Но вот на что еще тоже хочу обратить внимание — этот флэшмоб, как и, повторю, «Бессмертный полк» вызвал, как и положено, и отрицательную реакцию, когда какие-то люди стали писать, что это все лицемерие и кокетство, что наверняка в каждом случае жертва сама давала повод, и что все не так однозначно — ну стандартный набор возражений на любые слова по любому поводу. Но этот стандартный набор в сочетании с такой высокой нотой флэшмоба тоже звучит гораздо громче и страшнее, чем обычно — искренность против искренности, да, просто есть искренность исповеди и искренность самодовольного признания в том, что ты негодяй, и такое признание тоже оказывается невыносимым, но ведь оно неизбежно, действие вызывает противодействие, а высказывание вызывает контрвысказывание, всегда. И получается, что слушать оправдания насилия — это такая неизбежная плата за этот флэшмоб. То есть если бы жертвы насилия промолчали, если бы этого флэшмоба не было, не было бы и вот этого «сама виновата», сказанного в эти дни много, много раз.
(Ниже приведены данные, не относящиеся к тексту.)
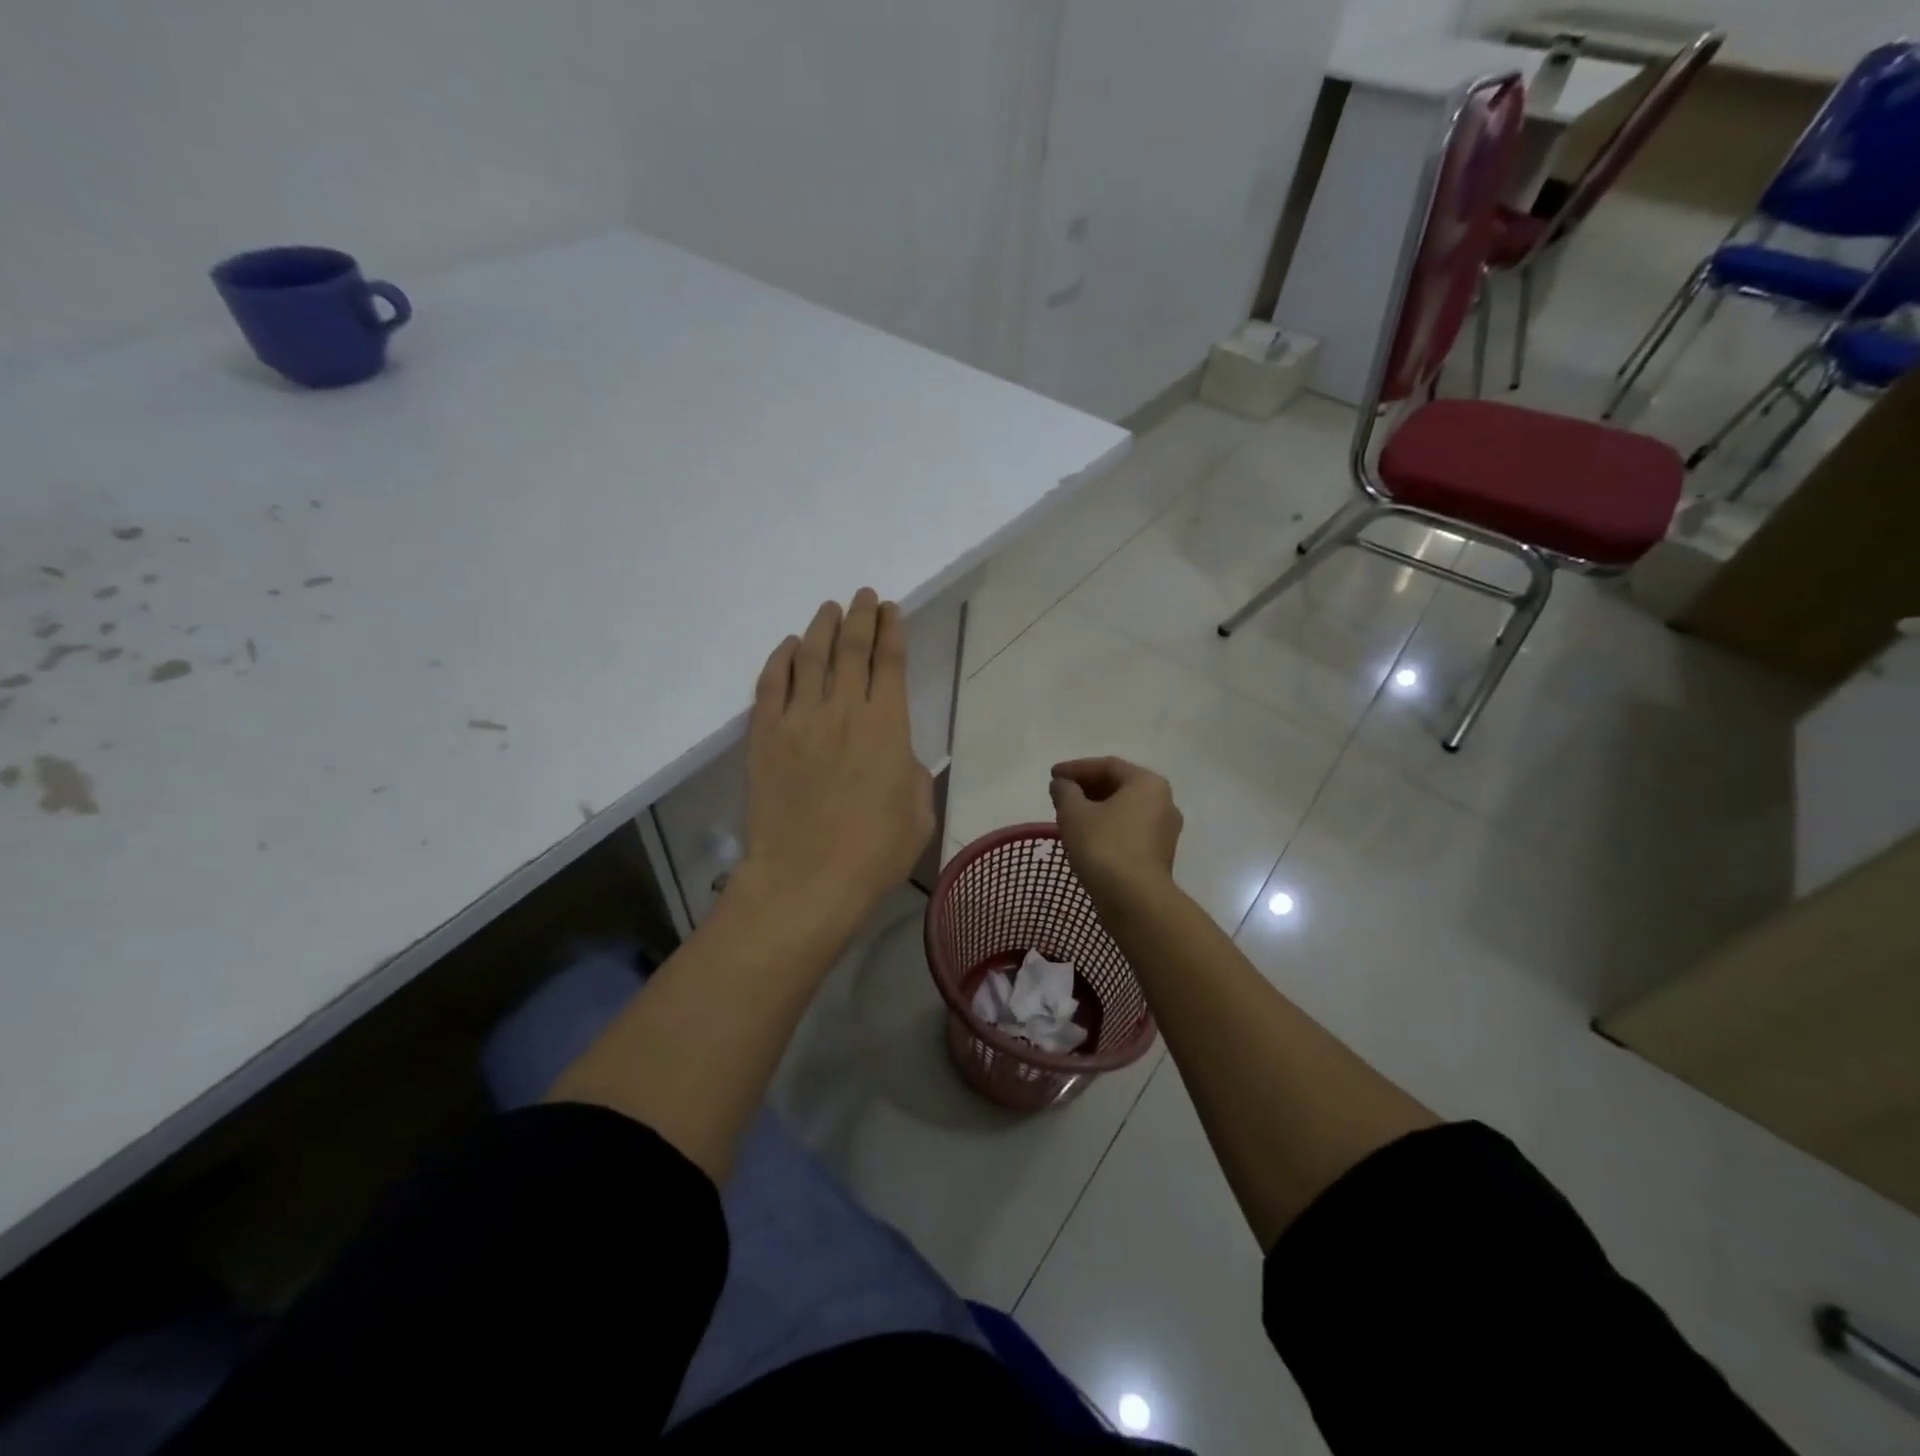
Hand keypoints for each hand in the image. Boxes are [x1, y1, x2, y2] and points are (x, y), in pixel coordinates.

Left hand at [733, 589, 934, 933]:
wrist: (806, 880)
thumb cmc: (873, 852)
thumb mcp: (917, 812)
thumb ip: (911, 772)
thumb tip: (895, 753)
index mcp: (888, 726)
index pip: (890, 662)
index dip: (891, 630)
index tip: (891, 609)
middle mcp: (843, 710)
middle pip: (852, 649)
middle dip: (861, 617)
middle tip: (864, 596)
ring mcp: (799, 720)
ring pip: (811, 658)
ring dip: (823, 628)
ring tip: (830, 609)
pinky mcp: (764, 736)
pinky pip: (770, 684)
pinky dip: (781, 660)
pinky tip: (790, 647)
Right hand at [1049, 757, 1182, 907]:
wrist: (1135, 901)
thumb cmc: (1104, 847)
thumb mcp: (1074, 813)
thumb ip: (1065, 791)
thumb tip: (1062, 784)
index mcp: (1147, 783)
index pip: (1108, 765)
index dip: (1076, 768)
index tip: (1052, 776)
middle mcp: (1164, 801)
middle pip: (1119, 785)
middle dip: (1087, 787)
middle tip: (1060, 794)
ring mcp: (1165, 830)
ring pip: (1125, 810)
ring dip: (1097, 808)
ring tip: (1070, 815)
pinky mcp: (1159, 855)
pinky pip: (1130, 830)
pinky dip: (1108, 827)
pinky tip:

И вот это же самый главный выбор, какой у нас вообще может быть — что лучше, когда все улыбаются друг другу и разговаривают о погоде, или когда все предельно искренни, когда конфронтация, и когда вот-вот люди вцепятся друг другу в глотки. Это действительно сложный выбор, но то, что этот флэшмоб пришел к нам с Украины, ставшей в последние годы, может быть, главным на планете пространством реальной искренности, той самой трехгранной откровенности штыка, о которой когда-то писал одесский поэт, — мне это кажется важным. Флэшмоб «Я не боюсь сказать» пришел к нам с войны. Мне кажется, это действительно связанные вещи — нужно было два с половиной года стрелять, хоронить, ненавидеть, чтобы вот этим летом оказаться на недостижимом уровне откровенности. Это такое довольно мрачное открытие, что высшая форма откровенности, высшая форма искренности — это война. В этих исповедях, которые по хэштегу #янебоюсьсказать можно читать сутки напролет — в этих исповедях есть какой-то невероятный и страшный привет из будущего. Дай Бог, чтобы я ошибался.
Сам я во флэшмобе #янебоюсьсказать участия не принял, потому что меня опять заблокировали по массовым жалобам — теперь на месяц. Блокировка в фейсбуке устроена очень интересно — сначала банят на день, потом на три дня, потом на неделю, потом вот на месяц, то есть кошке отрубают хвост по кусочкам — в какой-то момент ты уже привыкаешь к блокировке и не расстраиваешься, что тебя лишили общения с друзьями и подписчиками. Собственно, так же работает любая репрессивная система, включая нашу — все постепенно, все по чуть-чуть. Это дольше, но гораздо эффективнее. Наверняка об этом что-то писал Макиавелли — как говорится, теперь я за него».